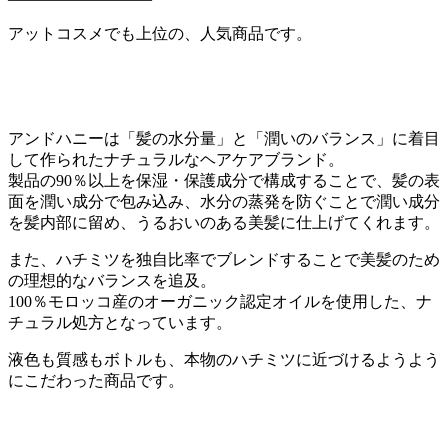
アットコスメでも上位の、人気商品です。
アンドハニーは「髪の水分量」と「潤いのバランス」に着目
して作られたナチュラルなヘアケアブランド。
製品の90％以上を保湿・保護成分で構成することで、髪の表
面を潤い成分で包み込み、水分の蒸発を防ぐことで潤い成分
を髪内部に留め、うるおいのある美髪に仕上げてくれます。
また、ハチミツを独自比率でブレンドすることで美髪のため
の理想的なバランスを追及。
100％モロッコ産のオーガニック認定オイルを使用した、ナ
チュラル処方となっています。
液色も質感もボトルも、本物のハチミツに近づけるようよう
にこだわった商品です。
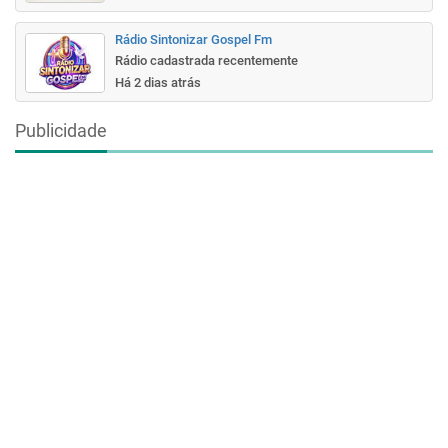
Rádio Sintonizar Gospel Fm
Rádio cadastrada recentemente
Há 2 dias atrás
Publicidade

• About this exercise: Please rewrite the part of the records above that opens with the line containing "Rádio Sintonizar Gospel Fm" and runs through the end of the records, swapping "2 dias" for "5 dias" and leaving everything else unchanged. Give only those lines.

• Your solution:
Rádio Sintonizar Gospel Fm
Rádio cadastrada recentemente
Há 5 dias atrás
Publicidade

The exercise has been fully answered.